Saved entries
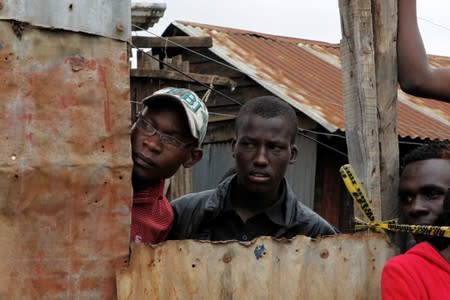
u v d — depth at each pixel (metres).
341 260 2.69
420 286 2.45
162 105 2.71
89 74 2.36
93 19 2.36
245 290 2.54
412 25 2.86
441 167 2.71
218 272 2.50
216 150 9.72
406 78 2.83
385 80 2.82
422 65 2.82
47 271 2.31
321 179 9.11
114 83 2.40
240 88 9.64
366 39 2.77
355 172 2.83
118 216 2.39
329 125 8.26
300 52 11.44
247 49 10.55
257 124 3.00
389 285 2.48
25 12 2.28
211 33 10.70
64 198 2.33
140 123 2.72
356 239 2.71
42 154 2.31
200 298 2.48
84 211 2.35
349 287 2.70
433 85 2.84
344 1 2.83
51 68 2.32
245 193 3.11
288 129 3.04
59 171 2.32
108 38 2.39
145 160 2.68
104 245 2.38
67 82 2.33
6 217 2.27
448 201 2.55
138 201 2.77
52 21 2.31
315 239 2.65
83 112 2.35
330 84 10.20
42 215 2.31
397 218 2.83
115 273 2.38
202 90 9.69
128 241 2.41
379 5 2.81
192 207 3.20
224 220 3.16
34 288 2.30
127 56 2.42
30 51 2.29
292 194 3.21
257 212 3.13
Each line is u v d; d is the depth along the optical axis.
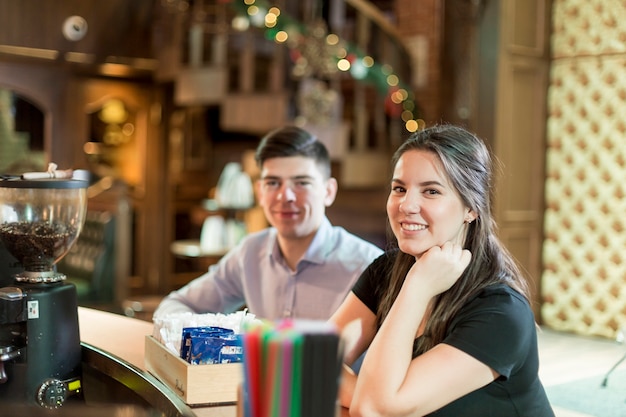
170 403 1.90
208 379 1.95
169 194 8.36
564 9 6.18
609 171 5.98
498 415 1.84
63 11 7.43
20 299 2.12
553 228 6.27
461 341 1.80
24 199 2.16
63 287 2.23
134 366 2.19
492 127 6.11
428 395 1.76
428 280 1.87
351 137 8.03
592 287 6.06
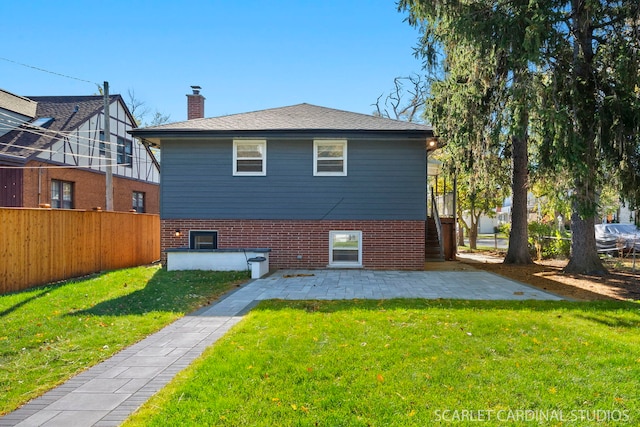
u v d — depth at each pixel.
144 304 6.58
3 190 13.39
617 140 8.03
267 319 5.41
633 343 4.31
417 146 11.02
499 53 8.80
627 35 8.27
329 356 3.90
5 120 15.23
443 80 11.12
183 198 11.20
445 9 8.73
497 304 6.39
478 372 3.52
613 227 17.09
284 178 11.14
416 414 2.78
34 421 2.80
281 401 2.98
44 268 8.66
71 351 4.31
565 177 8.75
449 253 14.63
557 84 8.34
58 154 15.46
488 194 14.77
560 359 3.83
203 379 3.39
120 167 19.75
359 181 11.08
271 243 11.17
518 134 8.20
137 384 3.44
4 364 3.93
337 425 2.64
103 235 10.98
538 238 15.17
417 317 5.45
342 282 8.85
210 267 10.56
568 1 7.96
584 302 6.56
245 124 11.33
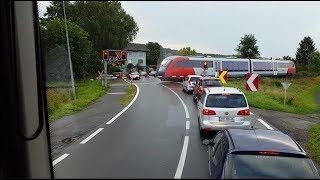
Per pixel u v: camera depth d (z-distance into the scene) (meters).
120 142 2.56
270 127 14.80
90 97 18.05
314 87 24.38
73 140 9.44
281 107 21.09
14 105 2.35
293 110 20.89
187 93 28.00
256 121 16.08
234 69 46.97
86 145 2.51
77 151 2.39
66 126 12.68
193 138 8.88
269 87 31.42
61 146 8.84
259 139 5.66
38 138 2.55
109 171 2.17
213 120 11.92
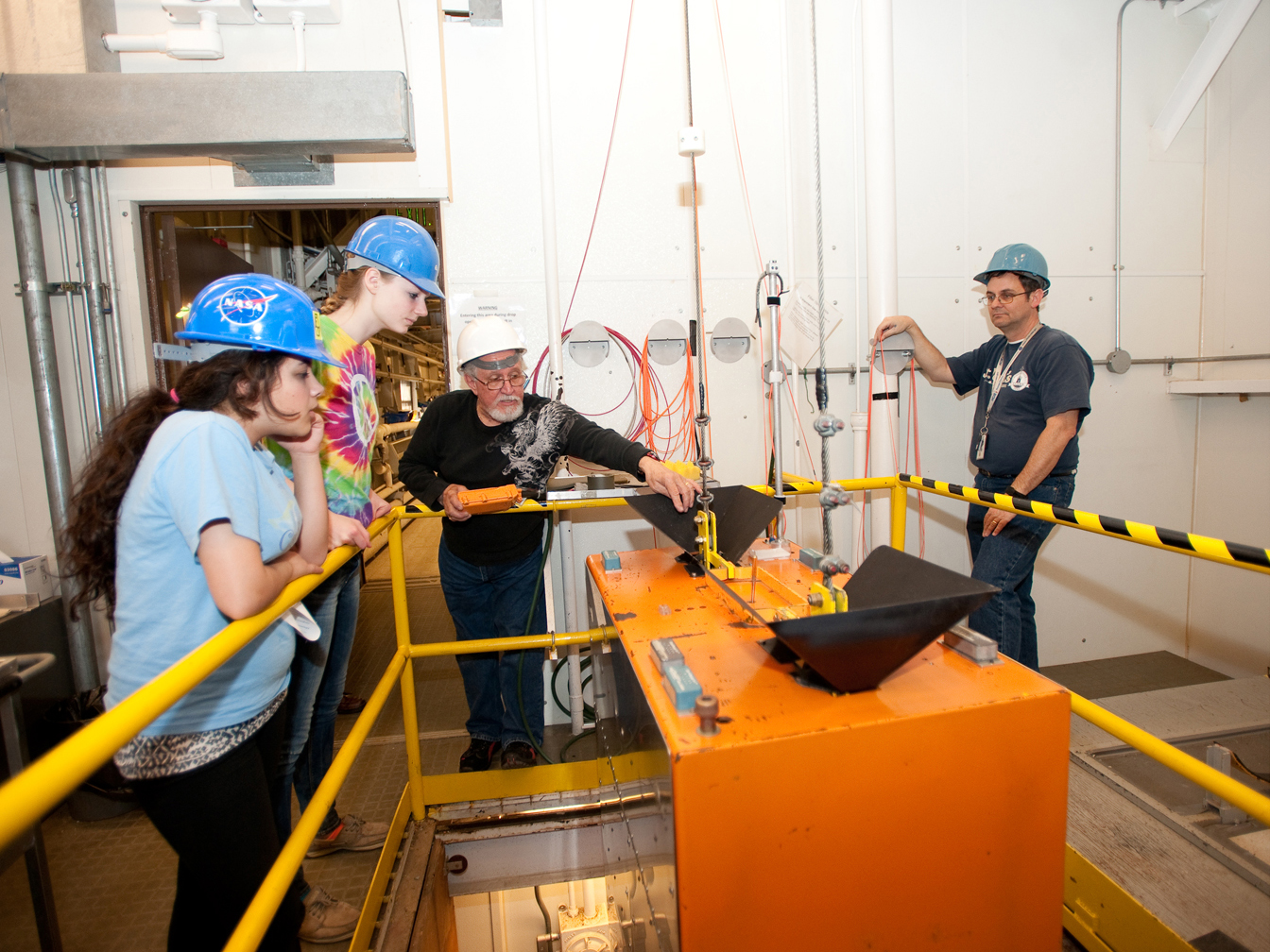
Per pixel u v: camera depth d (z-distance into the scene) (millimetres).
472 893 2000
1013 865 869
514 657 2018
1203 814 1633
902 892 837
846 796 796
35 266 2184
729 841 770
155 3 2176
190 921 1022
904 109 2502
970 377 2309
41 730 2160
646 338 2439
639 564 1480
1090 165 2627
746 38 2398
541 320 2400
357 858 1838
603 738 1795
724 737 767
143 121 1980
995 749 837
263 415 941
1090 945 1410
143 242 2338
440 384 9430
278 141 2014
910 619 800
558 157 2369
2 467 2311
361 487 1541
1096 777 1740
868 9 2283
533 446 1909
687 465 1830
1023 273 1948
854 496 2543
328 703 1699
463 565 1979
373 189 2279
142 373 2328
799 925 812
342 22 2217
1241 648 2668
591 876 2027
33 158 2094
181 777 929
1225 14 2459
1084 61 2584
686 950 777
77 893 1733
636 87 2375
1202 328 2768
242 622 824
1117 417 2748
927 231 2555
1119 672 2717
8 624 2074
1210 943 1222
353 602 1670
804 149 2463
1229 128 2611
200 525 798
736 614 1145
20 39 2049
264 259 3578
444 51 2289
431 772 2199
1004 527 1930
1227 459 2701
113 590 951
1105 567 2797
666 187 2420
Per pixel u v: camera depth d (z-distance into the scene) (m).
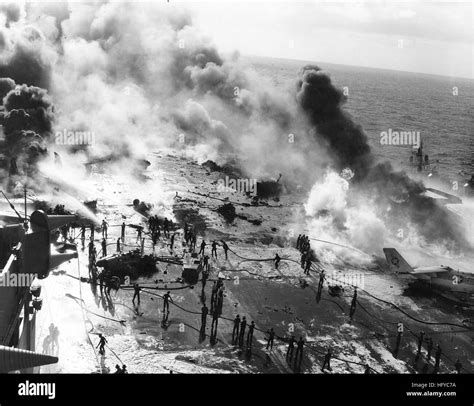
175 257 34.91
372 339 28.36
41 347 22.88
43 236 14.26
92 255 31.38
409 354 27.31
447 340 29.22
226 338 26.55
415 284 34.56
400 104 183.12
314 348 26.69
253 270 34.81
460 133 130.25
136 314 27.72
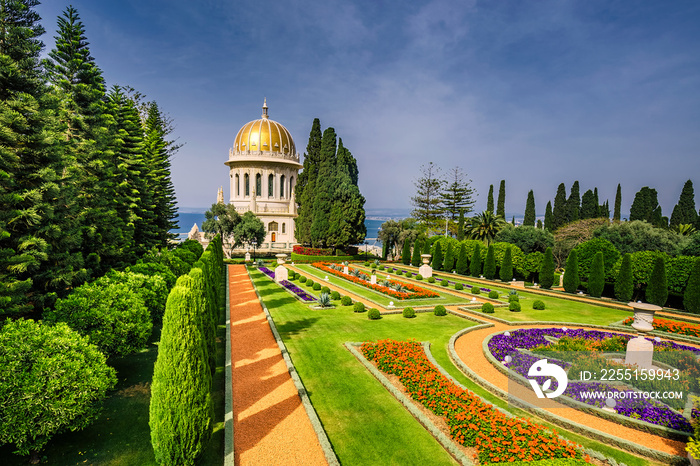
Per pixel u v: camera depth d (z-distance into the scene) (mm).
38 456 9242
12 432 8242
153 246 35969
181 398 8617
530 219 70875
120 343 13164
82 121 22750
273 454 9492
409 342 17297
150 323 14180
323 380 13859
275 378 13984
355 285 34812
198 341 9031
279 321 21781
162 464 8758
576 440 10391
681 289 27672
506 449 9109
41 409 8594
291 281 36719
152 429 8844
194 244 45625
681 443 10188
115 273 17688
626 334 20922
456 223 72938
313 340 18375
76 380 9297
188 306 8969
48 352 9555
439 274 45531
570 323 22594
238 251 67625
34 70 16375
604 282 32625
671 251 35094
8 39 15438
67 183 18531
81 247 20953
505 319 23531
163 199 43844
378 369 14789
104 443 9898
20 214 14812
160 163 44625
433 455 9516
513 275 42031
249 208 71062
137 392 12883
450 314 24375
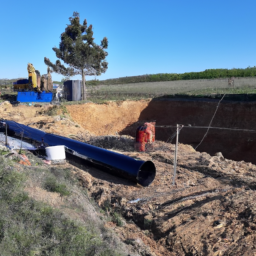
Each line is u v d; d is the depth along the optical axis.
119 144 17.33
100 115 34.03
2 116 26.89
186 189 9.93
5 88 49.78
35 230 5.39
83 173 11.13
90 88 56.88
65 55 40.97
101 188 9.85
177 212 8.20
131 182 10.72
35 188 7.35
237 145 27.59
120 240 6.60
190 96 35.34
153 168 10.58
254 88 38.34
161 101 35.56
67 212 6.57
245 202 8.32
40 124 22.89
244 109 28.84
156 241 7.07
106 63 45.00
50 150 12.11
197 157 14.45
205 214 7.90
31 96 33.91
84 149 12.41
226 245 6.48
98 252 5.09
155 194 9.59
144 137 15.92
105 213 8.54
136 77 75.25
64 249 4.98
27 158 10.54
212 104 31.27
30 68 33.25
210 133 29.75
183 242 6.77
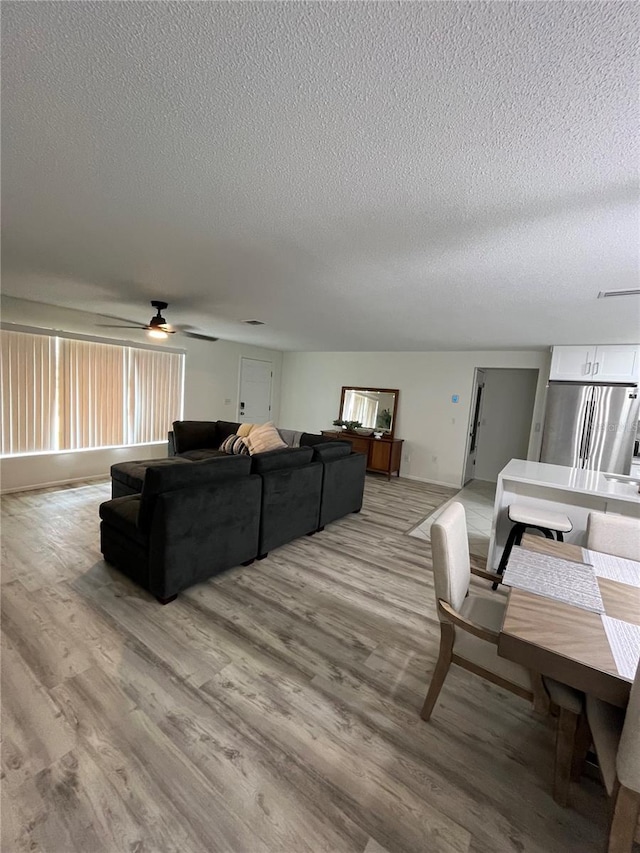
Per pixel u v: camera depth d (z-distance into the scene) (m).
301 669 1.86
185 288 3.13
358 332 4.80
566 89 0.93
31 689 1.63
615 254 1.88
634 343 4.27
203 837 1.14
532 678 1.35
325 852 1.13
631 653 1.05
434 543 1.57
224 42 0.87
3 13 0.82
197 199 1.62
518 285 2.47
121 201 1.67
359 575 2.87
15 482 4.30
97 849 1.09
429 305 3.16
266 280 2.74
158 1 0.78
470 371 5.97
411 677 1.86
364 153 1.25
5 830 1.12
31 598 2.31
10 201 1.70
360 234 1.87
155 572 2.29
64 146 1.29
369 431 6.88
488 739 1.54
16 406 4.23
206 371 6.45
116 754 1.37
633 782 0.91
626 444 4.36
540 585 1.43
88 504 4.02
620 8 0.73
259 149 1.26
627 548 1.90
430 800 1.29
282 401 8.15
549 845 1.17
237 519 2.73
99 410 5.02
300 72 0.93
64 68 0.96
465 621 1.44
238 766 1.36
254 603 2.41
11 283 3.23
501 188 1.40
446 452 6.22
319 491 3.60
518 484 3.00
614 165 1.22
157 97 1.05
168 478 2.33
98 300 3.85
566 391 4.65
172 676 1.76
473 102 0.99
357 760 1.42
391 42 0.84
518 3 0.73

- Exercise goal
From the records above, write out exactly the lines that begin at the line with "162 464 8758" and end at the line with "83 173 11.13". Pictures must not appear in the output.

- Task answer
162 464 8758
576 440 10391
681 289 27672
506 449 9109
41 409 8594
291 281 36719
152 429 8844
194 244 45625
681 443 10188
115 273 17688
626 334 20922
456 223 72938
313 340 18375
76 380 9297
188 306 8969
48 352 9555
439 274 45531
570 323 22594
238 251 67625
34 70 16375
604 282 32625
671 251 35094
8 39 15438
67 183 18531
81 247 20953
505 319 23531
163 199 43844
378 369 14789
104 443 9898
20 214 14812
160 163 44625
433 455 9516
513 275 42031
249 208 71062
137 392 12883
450 314 24375
Each line is u v d; d is the depth along the optical axis.
119 144 17.33
100 115 34.03
2 116 26.89
186 189 9.93
5 88 49.78
35 230 5.39
83 173 11.13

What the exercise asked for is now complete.